最優秀賞 北茨城市立関本中学校
心身ともに健やかに 生涯にわたってよりよく生活するための実践力の育成
これまでの課題と活動のねらい
課題の把握と設定状況
平成28年度に関本第一小学校、冨士ヶ丘小学校、関本中学校が併設型の学校となり、平成31年度に、茨城県学校保健・学校安全研究推進校の指定を受けて以来、小中学校が一体となって、様々な学校保健・学校安全教育に取り組んでいる。併設型のメリットを生かし、外部講師の有効活用や、家庭への啓発活動の継続、さらには、9年間を見通した学校保健計画・学校安全計画の作成など、小中連携を意識した取組の充実を図っている。これまでの取組の成果はあるものの、児童生徒一人一人の意識や家庭の協力の差が大きくまだまだ課題が残る。

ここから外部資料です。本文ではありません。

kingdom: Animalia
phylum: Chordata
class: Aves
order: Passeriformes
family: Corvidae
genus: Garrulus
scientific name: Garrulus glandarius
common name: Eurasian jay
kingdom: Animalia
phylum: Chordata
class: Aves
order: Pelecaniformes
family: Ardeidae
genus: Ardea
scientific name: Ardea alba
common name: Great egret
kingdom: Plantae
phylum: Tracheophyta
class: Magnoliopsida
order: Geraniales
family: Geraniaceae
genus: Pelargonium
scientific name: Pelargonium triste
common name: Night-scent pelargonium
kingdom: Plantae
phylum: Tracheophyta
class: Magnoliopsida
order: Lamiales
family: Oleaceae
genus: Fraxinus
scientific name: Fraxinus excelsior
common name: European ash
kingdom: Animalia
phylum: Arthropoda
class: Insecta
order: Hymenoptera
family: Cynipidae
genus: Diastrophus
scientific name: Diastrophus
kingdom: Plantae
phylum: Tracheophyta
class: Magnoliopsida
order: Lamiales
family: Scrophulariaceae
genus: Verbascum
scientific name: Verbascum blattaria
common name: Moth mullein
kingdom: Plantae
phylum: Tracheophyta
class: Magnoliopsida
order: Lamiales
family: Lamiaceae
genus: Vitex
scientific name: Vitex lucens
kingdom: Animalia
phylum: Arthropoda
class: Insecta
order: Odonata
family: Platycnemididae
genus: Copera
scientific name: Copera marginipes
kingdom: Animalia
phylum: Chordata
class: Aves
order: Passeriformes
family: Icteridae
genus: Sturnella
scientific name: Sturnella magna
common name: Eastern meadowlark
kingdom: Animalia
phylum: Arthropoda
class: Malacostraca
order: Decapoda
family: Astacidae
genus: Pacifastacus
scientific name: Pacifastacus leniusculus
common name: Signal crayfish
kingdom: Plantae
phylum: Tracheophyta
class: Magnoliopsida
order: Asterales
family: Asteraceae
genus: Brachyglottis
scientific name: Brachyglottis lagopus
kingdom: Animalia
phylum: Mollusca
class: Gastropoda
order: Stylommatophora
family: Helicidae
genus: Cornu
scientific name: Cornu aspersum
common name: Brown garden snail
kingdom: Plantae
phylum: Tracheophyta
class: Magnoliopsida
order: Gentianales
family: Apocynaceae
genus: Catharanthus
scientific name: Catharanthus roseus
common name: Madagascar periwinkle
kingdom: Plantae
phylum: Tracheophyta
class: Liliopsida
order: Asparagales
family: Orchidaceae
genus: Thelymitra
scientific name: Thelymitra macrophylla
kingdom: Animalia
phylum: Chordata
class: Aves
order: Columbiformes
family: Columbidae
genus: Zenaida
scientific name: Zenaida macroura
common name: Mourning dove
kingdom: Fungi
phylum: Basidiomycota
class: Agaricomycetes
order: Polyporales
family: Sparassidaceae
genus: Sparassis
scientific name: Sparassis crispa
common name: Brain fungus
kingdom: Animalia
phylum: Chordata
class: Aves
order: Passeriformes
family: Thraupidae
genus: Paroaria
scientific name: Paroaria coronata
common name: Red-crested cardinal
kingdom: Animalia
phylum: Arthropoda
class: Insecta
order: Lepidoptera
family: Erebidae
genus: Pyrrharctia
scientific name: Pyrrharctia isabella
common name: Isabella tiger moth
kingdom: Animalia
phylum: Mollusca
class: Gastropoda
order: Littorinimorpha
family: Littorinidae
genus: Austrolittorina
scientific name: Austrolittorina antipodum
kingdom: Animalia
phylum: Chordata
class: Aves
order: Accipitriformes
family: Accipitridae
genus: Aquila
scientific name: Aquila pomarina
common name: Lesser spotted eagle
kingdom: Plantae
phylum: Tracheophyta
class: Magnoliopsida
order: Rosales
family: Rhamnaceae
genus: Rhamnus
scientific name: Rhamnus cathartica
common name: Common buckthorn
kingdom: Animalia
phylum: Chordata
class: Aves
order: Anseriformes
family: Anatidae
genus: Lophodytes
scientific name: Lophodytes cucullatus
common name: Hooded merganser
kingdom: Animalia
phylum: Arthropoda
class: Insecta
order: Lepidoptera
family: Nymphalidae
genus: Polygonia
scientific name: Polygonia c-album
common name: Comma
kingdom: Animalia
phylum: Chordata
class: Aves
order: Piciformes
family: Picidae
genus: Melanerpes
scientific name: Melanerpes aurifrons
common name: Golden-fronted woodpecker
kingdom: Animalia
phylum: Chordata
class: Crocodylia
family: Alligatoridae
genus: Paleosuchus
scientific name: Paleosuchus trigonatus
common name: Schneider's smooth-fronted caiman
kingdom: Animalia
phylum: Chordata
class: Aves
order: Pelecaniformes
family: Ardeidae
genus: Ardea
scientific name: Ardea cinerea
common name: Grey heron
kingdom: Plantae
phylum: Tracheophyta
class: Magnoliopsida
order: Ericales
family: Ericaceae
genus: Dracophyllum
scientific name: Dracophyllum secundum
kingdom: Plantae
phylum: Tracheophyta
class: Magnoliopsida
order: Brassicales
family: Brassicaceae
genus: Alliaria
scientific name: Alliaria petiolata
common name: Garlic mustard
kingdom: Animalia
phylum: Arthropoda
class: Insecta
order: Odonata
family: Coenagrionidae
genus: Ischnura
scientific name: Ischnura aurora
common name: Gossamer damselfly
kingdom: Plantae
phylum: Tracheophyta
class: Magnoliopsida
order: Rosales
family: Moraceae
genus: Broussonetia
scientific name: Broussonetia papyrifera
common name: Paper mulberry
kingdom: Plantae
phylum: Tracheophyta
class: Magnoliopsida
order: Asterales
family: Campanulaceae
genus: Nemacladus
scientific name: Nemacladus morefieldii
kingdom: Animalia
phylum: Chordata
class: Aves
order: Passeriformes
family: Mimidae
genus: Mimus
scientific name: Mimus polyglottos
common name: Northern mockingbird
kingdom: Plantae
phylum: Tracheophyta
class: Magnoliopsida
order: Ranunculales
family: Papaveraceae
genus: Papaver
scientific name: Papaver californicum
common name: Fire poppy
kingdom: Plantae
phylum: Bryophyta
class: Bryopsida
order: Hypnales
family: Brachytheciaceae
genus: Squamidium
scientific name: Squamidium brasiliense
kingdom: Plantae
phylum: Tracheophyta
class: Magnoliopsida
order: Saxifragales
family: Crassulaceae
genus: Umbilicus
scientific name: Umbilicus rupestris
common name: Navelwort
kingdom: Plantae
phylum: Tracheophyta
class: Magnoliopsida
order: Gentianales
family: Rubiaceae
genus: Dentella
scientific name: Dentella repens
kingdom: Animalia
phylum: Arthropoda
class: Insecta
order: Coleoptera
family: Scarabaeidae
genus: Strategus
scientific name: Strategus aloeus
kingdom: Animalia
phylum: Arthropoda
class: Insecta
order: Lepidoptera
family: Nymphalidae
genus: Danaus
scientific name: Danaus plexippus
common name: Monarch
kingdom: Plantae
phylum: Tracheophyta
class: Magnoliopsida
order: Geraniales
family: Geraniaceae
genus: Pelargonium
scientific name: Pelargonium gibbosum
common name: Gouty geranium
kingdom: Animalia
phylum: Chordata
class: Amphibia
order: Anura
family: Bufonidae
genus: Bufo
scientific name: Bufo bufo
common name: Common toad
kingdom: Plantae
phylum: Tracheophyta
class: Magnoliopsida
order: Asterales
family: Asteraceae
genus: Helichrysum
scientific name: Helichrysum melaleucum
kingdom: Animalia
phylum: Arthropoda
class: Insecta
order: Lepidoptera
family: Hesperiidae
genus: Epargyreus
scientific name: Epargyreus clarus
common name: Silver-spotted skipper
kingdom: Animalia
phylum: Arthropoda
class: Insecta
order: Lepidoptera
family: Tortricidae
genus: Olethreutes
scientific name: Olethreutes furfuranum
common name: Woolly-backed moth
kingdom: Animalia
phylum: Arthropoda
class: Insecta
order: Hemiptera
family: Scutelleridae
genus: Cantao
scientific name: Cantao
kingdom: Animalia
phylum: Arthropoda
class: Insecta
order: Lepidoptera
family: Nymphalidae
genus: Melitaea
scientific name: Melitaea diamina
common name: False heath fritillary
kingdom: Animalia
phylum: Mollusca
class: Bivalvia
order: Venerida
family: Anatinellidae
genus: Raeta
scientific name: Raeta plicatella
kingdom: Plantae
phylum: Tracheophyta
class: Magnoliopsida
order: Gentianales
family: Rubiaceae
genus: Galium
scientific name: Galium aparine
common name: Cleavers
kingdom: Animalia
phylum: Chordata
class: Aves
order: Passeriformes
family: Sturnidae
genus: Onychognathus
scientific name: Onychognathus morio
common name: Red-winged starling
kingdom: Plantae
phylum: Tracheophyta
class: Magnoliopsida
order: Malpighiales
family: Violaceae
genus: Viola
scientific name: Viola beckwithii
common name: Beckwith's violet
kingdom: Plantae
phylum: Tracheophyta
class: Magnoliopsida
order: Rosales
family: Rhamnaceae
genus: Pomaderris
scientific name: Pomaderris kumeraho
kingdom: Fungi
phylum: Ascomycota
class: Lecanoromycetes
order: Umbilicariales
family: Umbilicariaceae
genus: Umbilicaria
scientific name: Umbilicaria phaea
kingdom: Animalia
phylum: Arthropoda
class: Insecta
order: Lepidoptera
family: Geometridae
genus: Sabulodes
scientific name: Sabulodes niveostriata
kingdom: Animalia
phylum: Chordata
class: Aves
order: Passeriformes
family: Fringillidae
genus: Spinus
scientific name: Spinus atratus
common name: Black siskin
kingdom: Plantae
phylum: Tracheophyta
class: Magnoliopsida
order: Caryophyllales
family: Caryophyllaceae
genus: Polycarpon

これらの課題を解決するために、これまで取り組んできた実践を継続し、児童生徒の健康に対する意識の高揚を図るとともに、自ら進んで健康な生活を送ろうとする児童生徒の育成を目指している。
活動のねらい
- 児童生徒自らが健康への関心を高め、自他の健康に対する意識の高揚を図る。
- 外部講師等の人材を活用し、より専門的な知識の定着を図る。
- 保護者の参加により、家庭との連携を強化し、心身ともに健康な児童生徒育成を図る。
健康教育での主な取組
6月19日 保健集会「健康ウォークラリー!」
保健委員会の児童生徒が企画・運営を行った。縦割り班対抗のウォークラリー形式で、校舎内にある健康に関する8つの問題を解くゲームを行った。小中学生が一緒に行動しながら、健康について真剣に考えながら問題に挑戦した。問題を見て様々な意見が飛び交い、それを中学生がうまくまとめ、楽しみながら知識の定着を図ることができ、とても充実した活動となった。また、集会の最後にはよい歯の表彰も行い、全校児童生徒の前で称賛した。
7月15日 いのちの授業(小学5年生・中学3年生)
助産師の方を講師に迎え、生命の誕生についての授業を行った。生命の誕生から出産までの話を聞き改めて命の尊さを考えることができた。小学5年生は親子学習会として実施することで、保護者が我が子の成長をかみしめる様子が伺えた。中学3年生では、妊婦体験で妊娠中の大変さを体験したり、人形の赤ちゃんで抱き方を学んだりと、より実践的な体験をすることができた。
11月7日 がん予防教室(小学6年生・中学3年生)
家庭医療センター横谷医師と筑波大学医大生によるがん予防教室を行った。本市では、筑波大学と連携したがん教育を継続して実施している。中学3年生では、現役の看護師でありながらがん治療経験者の方から、実際の体験談を聞くことができた。自分だけではなく、家族や職場の方々との関わりなどを知り、その大変さを実感することができた。自分の将来のためだけでなく、家族の健康についても深く考えるよいきっかけとなった。
学校保健安全委員会(1月実施予定)
本校では、学校保健委員会を「学校保健安全委員会」として行っている。学校医やPTA役員の出席のもと、児童生徒の実態や学校での取組を伝えている。また、保健委員会の生徒による実践発表を行っている。生徒からの発表を行うことで、より保護者に寄り添ってもらえるだけでなく、生徒自身にとっても知識の定着の場として有効な機会と捉えている。
成果と今後の課題
成果
- 学校・家庭・地域・関係機関との連携により、健康に生活するための方法を学び、学んだことを積極的に発信する等、自らの健康だけでなく他者や社会に貢献できる素地を身に付けることができた。
今後の課題
- 9年間を見通して作成してある学校保健計画・学校安全計画を、より系統性のある、効果的な計画になるようブラッシュアップしていく。
- 家庭への啓発を強化し、保護者の意識高揚に寄与していきたい。